NRA’s Francis Martin, a senior author on the study and long-time DOE JGI
collaborator, said that the work means researchers now have the genomes
of two fungi that interact with poplar in very different ways. Martin
and his colleagues were part of the group that worked on the symbiont
Laccaria bicolor, whose genome sequence was published in 2008. “[The
Melampsora genome] will allow a better understanding on how a
‘bioenergy’ tree interacts with its cortege of microbial associates,” he
said. Grigoriev echoed Martin’s comments about the benefits of having
the genome sequences. “Learning how these all impact each other helps us
to grow poplar and other crops for bioenergy production,” he said.
Still,
one of the goals of the project is to be able to determine how to
disrupt the effectors by which the fungus can suppress host defense and
recognition. In the paper, the team describes a two-pronged attack where
the fungi mask their proximity to the plant and then use enzymes to
attach the fungal cell wall to the plant cell wall and then invade the
host.
“The
precise analysis of these effectors, their localization and their
targets in the host plant, and how they evolve to overcome plant
resistances will contribute to the selection and management of
sustainable resistances of poplar trees to the rust disease,” said
Duplessis.
He
said the researchers plan to sequence more Melampsora genomes to better
understand the process by which the rust fungus adapts to its host and
overcome the plant’s resistance. “Our paper demonstrates that the rust
fungi genomes contain more than a thousand of such small effectors that
likely interfere with plant perception systems and activation of defense
reactions. Thus a targeted approach to disrupt the effectors entry and
action might be complicated. However, sequencing the rust fungus genome
opens great perspectives to study the evolution of these candidate
effectors and further define new resistances through breeding strategies
in tree plantations.”
“With
these blueprints we can then go and analyze at a population biology
level the genetic diversity of pathogens as they evolve and adapt to
control agents such as fungicides to develop more coordinated management
strategies,” said Pietro Spanu, a molecular plant biologist at Imperial
College London who studies a mildew that is also a fungal pathogen.

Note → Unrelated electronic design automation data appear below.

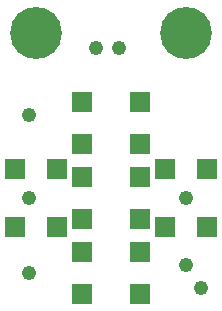
<source format=gts>
%FSLAX25Y25*%
%MOIN*%
G70*
G01*
G75*
G04 Layer_Color=128*
%ADD10R,0.05906X0.05906*%
%ADD11R,0.05906X0.05906*%
%ADD12C,0.02500*%
%ADD13C,0.16500*%
%ADD14C,0.04000*%
%ADD15R,0.17716X0.12205*%
%ADD16R,0.05000X0.08000*%
%ADD17C,0.01000*%
%ADD18R,0.04906X0.04906*%
%ADD19R,0.04906X0.04906*%
%ADD20R,0.16716X0.11205*%
%ADD21R,0.04000X0.07000*%
%ADD22R,0.06706X0.06706*%
%ADD23R,0.06706X0.06706*%
%ADD24C,0.17300*%
%ADD25C,0.04800*%
D22*
X547146Y530610D02*
D03*
X527854Y544390D02*
D03*
X527854Y530610D02*
D03*
X547146Y519390D02*
D03*
Y505610D02*
D03*
X527854Y519390D02*
D03*
Y505610D02*
D03*
X547146Y544390D02*
D03*
X527854Y555610D02*
D03*
Y569390D02*
D03*
X547146Y555610D02*
D03*
Y569390D02*
D03*
D23*
X519390Y527854D02*
D03*
X505610D02*
D03*
X519390Y547146D02*
D03*
X505610D02*
D03*
X555610Y547146D02*
D03*
X569390D02*
D03*
X555610Y527854D02*
D03*
X569390D02*
D03*
D24*
X512500Y592500D02*
D03*
X562500D02*
D03*
D25*
Y537500D02*
D03*
Y515000D02*
D03*
X510000Y537500D02*
D03*
Y565000D02*
D03*
Y512500D02*
D03*
X532500Y587500D02*
D03*
X540000D02*
D03*
X567500Y507500D02*
D03*
M02*

</source>
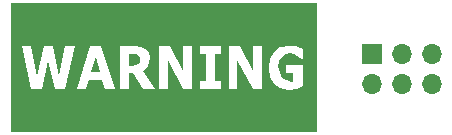
<source format=gts>
%TF.GenerationSoftware,KiCad,Pcbnew,(6.0.4-0)*%
%TF.CreationDate,2022-05-11T16:37:38-04:00*%
%TF.ProjectId,Master_Warning,4d617374-6572-45f5-9761-726e696e672e,v02*%
%TF.SameCoordinates,Original*%
%TF.FileFunction,Soldermask,Top*%
%TF.FilePolarity,Negative*%
%FSLAX46Y46*%
G04 Gerber Fmt 4.6, Leading zero omitted, Abs format (unit mm)*
G04 Created by KiCad (PCBNEW (6.0.4-0)) date 2022-05-11 16:37:38*
%MOMM*%
%LPD*%
G01*
G04 APERTURE LIST*
%ADD10R,1.700000X1.700000*%
%ADD11O,1.700000X1.700000*%
G04 APERTURE END LIST*
%TO.C,svg2mod*%
G36*
X205136006Y-86628925D02*
G01*
X204381012Y-86628925D01*
X204758250Y-85341148D01*
X205136006Y-86628925D01*
G37*
G36*
X208130137Y-85092593D02*
G01*
X208318240Y-85138586D01*
X208481022Y-85290515D01*
X208528562Y-85522025D01*
X208489290Y-85765420D01*
X208369915Y-85929751D01*
X208154942Y-86028453D01*
X207837132Y-86050149D01*
X207593736Y-86050149D01*
X207593736Y-85083282D01*
X207880539Y-85083280D01*
X208130137Y-85092593D01*
G37*
G36*
X197570058Y-80730061D02*
G01*
X223493025Y-80730061D01*
X223493025Y-91652908D01*
X197570058Y-91652908D01*
X197570058Y-84422340D01*
X198493517Y-84422340D01*
X199320856Y-88013336D01*
X200197804Y-88013336D01*
X200734723Y-85673943D01*
X201285594Y-88013336D01*
X202162544Y-88013336D01*
X203177986Y-88013336D01*
X203976388Y-88013336D01*
X204188777Y-87287283D01*
X205328242Y-87287283D01*
X205540631Y-88013336D01*
X206359704Y-88013336D01*
X206805670Y-88013336D01*
X207593736Y-88013336D01*
X207593736Y-86696621D01*
X207959089Y-86696621D01*
X208796762Y-88013336D01*
X209764664Y-88013336D01*
X210115546Y-88013336D01*
X210842116Y-88013336D01*
X210842116Y-85548370D01*
X212145914Y-88013336D01*
X212909692Y-88013336D01*
X213559781Y-88013336D01*
X215359154Y-88013336D01*
X216009243Y-88013336D01*
X216735297Y-88013336D01*
X216735297Y-85548370D01*
X218039611Y-88013336D01*
X218803389Y-88013336D01*
X218803389Y-86213963D01*
X219412137Y-86213963D01*
X219522912Y-86997206D01*
X219855520Y-87591141D01*
X220384313Y-87963641D01*
X221083351Y-88087750D01*
X221762380Y-87996284D01*
X222309118Y-87808181D01*
X222309118Y-86035629D01*
X220891634Y-86035629D01*
X220891634Y-86713108D01*
X221504515Y-86713108D01*
X221504515Y-87417458D01*
X221403229Y-87424681D01*
X221304011Y-87427327D01*
X220505609Y-87111065D01*
X220235343Y-86199493D01*
X220309757Y-85685831D01*
X220515944Y-85316859D01*
X220823419Y-85095167D01*
X221205308Y-85022822D01*
X221543789Y-85078115D01*
X221824393Y-85210923D01*
X222038849Y-85370088D01*
X222207830Y-85512198D01*
X222296714Y-85512198D01*
X222296714Y-84670905D01*
X221685900Y-84417691D01*
X221108158Y-84352577D01*
X220395688Y-84480994D01*
X219859653Y-84866242D01*
X219523946Y-85458711D01*
X219412137Y-86213963D01*
X218803389Y-86213963D01*
X218803389Y-84422340D01*
X218076816Y-84422340D01*
X218076816Y-86479581D01*
X216956473Y-84422340D01*
X216009243Y-84422340D01*
X216009243Y-88013336D01*
X215359154Y-88013336D01*
X215359154Y-87376683D01*
X214855308Y-87376683D01*
X214855308Y-85058996D01*
X215359154Y-85058996D01*
X215359154Y-84422340D01*
X213559781Y-84422340D01*
X213559781Y-85058996D01*
X214063108Y-85058996D01*
X214063108Y-87376683D01*
X213559781Y-87376683D01*
X213559781Y-88013336D01*
X212909692Y-88013336D01*
X212909692Y-84422340D01*
X212183120Y-84422340D01*
X212183120Y-86479581D01*
X211062776Y-84422340D01*
X210115546Y-84422340D01*
X210115546Y-88013336D01*
X209764664Y-88013336D01*
X208738887Y-86474411D01*
X209188989Y-86057383D01*
X209347636Y-85408844D01*
X209244797Y-84928771D01*
X208970398Y-84615094D01*
X208602976Y-84458514D01*
X208134272Y-84422340D01*
X206805670Y-84422340D01*
X206805670Y-88013336D01*
X206359704Y-88013336D01*
X205224887Y-84422340D01*
X204312800Y-84422340D01*
X203177986Y-88013336D01*
X202162544Y-88013336D01*
X202989883Y-84422340D01*
X202183214Y-84422340D01*
X201687636Y-86894024D01*
X201149169Y-84422340D01*
X200359036Y-84422340D01*
X199793696Y-86894024D01*
X199320856Y-84422340D01*
X198493517Y-84422340D01*
X197570058Y-84422340D01*
X197570058Y-80730061D01*
G37*
%TD*%
D10*
%TO.C,J1*%
X228131712Y-85078461D03*
D11*
X228131712Y-87618461D03*
X230671712Y-85078461D03*
X230671712Y-87618461D03*
X233211712Y-85078461D03*
X233211712Y-87618461D03*
%TD*%
M02*

</source>
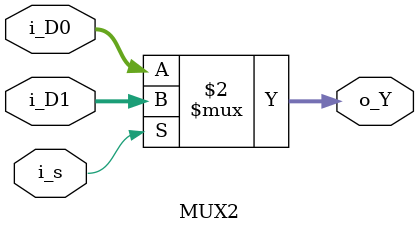
<source format=v>
`timescale 1 ns/1 ps

module MUX2
	#(parameter n = 32)
	(
		input wire [n-1:0] i_D0,
		input wire [n-1:0] i_D1,
		input wire i_s,
		output wire [n-1:0] o_Y
	);	

	assign o_Y = (i_s == 1'b1) ? i_D1 : i_D0 ;

endmodule

	
	
	
	
	
	
	
	
	
	
	
	
	
	
	
	

</source>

“The genome sequences are really toolkits,” he said. “They give us lots
of information on how the organisms evolved, allowing us to make
hypotheses on what fungi need to become obligate parasites.”
Spanu
also said that the paper is part of a recent spate in genome
publications on these fungi, and the information allows researchers to
see for the first time the “remarkable convergences” in the evolution of
these pathogens. “It’s like discovering that in order to fly you need
wings, and each group has different types of wings.”